[Records for the task]

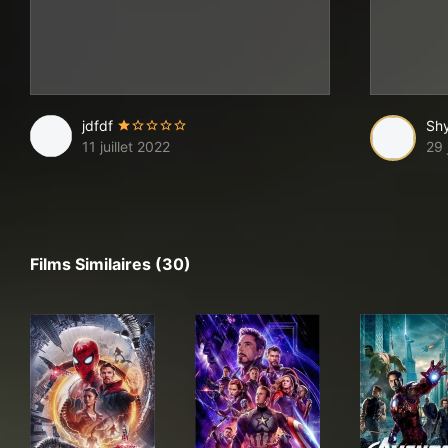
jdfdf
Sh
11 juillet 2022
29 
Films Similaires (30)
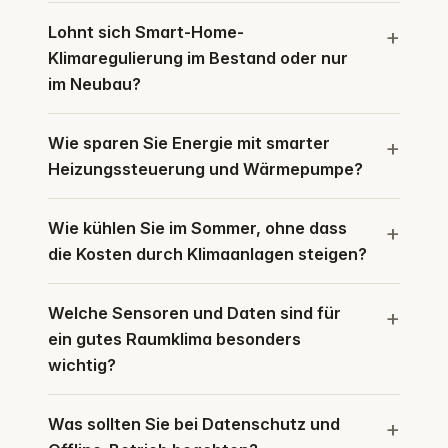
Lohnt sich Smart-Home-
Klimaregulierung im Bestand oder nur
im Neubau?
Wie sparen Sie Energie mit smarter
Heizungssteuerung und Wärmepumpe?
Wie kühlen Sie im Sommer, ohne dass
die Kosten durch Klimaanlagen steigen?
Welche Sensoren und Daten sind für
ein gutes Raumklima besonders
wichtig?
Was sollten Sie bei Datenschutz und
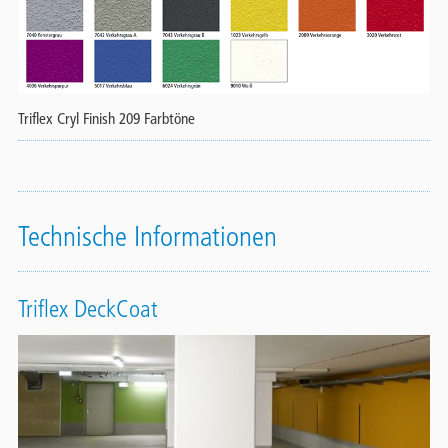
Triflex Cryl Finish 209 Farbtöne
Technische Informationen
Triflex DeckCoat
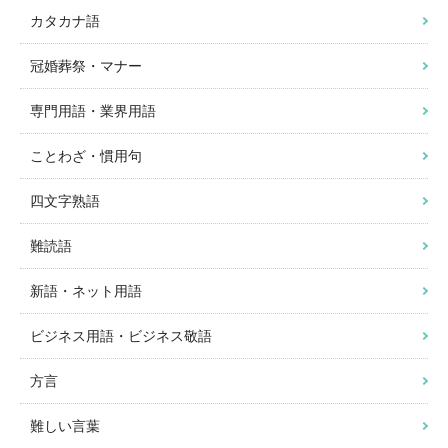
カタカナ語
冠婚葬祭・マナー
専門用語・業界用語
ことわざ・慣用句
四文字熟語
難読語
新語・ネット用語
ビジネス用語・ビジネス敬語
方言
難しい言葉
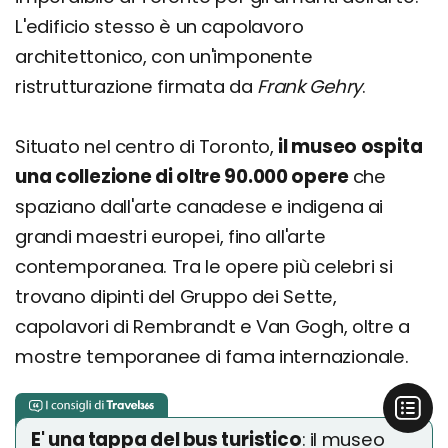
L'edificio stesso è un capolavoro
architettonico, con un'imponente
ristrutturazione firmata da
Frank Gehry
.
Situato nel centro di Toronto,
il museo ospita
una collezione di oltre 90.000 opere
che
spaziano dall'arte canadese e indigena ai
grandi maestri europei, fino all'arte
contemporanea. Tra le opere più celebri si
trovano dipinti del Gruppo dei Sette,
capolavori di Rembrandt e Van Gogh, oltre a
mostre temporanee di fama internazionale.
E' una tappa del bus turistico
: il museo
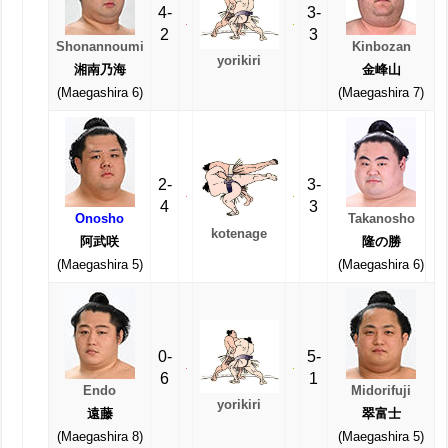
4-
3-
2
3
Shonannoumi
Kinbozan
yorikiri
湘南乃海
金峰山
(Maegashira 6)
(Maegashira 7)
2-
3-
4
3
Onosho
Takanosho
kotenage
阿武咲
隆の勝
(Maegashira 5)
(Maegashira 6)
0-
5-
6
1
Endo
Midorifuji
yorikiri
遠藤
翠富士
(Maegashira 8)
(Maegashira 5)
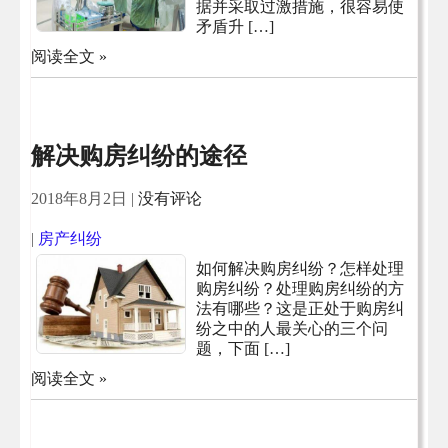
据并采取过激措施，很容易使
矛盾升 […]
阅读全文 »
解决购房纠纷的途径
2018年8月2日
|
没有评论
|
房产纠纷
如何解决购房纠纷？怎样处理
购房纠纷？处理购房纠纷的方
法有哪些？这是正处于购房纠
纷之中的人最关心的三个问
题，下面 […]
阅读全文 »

[Work task] Update the lines from the one that contains "据并采取过激措施，很容易使" through the last line, replacing "阅读全文" with "查看全文" and leaving everything else unchanged.

[Output of the exercise]
据并采取过激措施，很容易使
矛盾升 […]
查看全文 »
解决购房纠纷的途径
2018年8月2日
|
没有评论
|
房产纠纷
如何解决购房纠纷？怎样处理
购房纠纷？处理购房纠纷的方
法有哪些？这是正处于购房纠
纷之中的人最关心的三个问
题，下面 […]
查看全文 »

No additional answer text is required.